Elites considered the ability to change their tax status to what costs them the least as an entitlement globalisation gave them. Governments considered that businesses that avoided higher taxes by rushing to tax havens were sharpening their competitiveness leaving other benefits (if not tax money) in their country of business.
There was enough going around to close an eye for Malta. And Cyprus. And some of them did it already anyway: Ireland, Luxembourg and the Netherlands say.
If Malta negotiated its accession to the EU after the 2008 crunch rather than before, it’s likely the conversation on tax would have taken a different turn. Unrestrained global flows of money proved to be less automatically and universally beneficial as had been hoped. They permitted the globalisation of crime and the funding of terrorism. But they also facilitated the bleeding of much needed tax revenues in crunching times for public funds.
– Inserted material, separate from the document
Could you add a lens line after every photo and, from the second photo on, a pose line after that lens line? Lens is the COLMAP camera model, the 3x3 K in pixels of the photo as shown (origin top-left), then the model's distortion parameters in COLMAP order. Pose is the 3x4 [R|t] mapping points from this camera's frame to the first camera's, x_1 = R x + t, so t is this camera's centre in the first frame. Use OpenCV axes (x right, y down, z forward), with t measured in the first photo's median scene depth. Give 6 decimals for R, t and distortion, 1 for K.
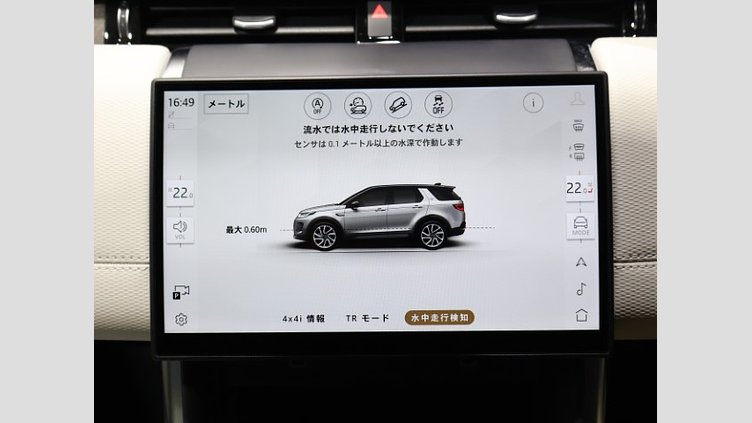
lens RADIAL K [[872.4, 0, 381.6], [0, 872.4, 210.1], [0, 0, 1]] dist [-0.069118, 0.000000]
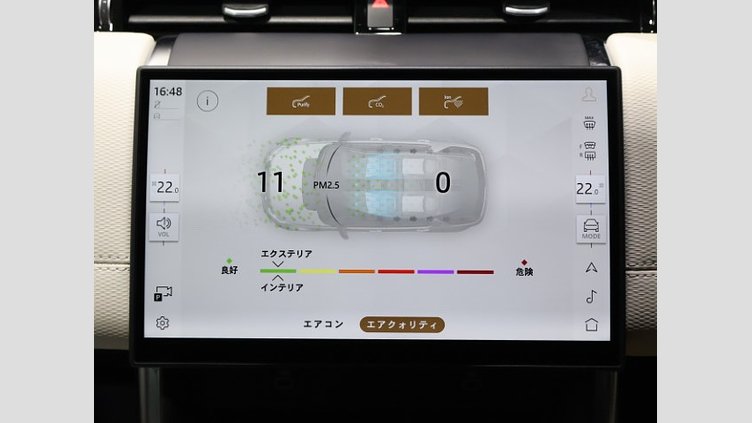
lens RADIAL K [[1097.2, 0, 381.7], [0, 1097.2, 213.4], [0, 0, 1]] dist [-0.107253, 0.000000]
pose [[0.999862, 0.015991, 0.004584, -0.002664], [-0.015756, 0.998760, -0.047232, 0.059616], [-0.005333, 0.047153, 0.998873, -0.175429]]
Malta’s arguments against tax harmonisation have always been self-centred and inconsiderate. ‘This is how we make our money,’ just does not cut it. And yet here we are, using the power of our veto on tax matters to refuse to even countenance reform and a fairer system of levying taxes within a Union of partners.
Covid-19 makes us sound hollower than ever.
In the 15 years of our EU membership we have undergone a transformation in the standard of living in our country which has been mostly fuelled by funds pumped here from EU tax-payers. And yet we are quick to accuse our European partners of lacking solidarity when we’re expected to fulfil our legal duty and save people in our seas. For clarity, we would still have that legal duty if we weren’t EU members.
Not only do we confront our relationship with other European countries in terms of how much money we get out them, when we argue against tax reform we also insist on our presumed right to skim off their revenues.
Edward Scicluna made the obvious observation that the massive European rescue plan drawn up by the EU yesterday will need to be paid for somehow. And he proceeded to warn us that the EU is expecting tax harmonisation reform as part of the post-Covid restructuring that would pay for this. He compared this with chewing into prickly pears before peeling them. Well I am. His use of the metaphor was a little less developed than that.
Our Finance Minister was warding off the persistent pressure coming from the European Commission’s 6-monthly reviews that apart from reminding the government it hasn’t actually implemented any reforms to fight money laundering and prevent and punish corruption, also remind us that we continue to depend economically on our “tax advantage”.
We’re holding tight, clenching our butts and putting a bucket over our head pretending this isn’t happening. We think that just because we can’t see the world around us, the world around us isn’t there.
It will not be the same again. We must change. We’ve known this before Covid. Covid has made the change more urgent.
If Edward Scicluna is not able to imagine an economy without steam engines and coal ships, he needs to make way for someone who can. And please. Try not to replace one form of crookery with another. I’m looking at you, blockchain.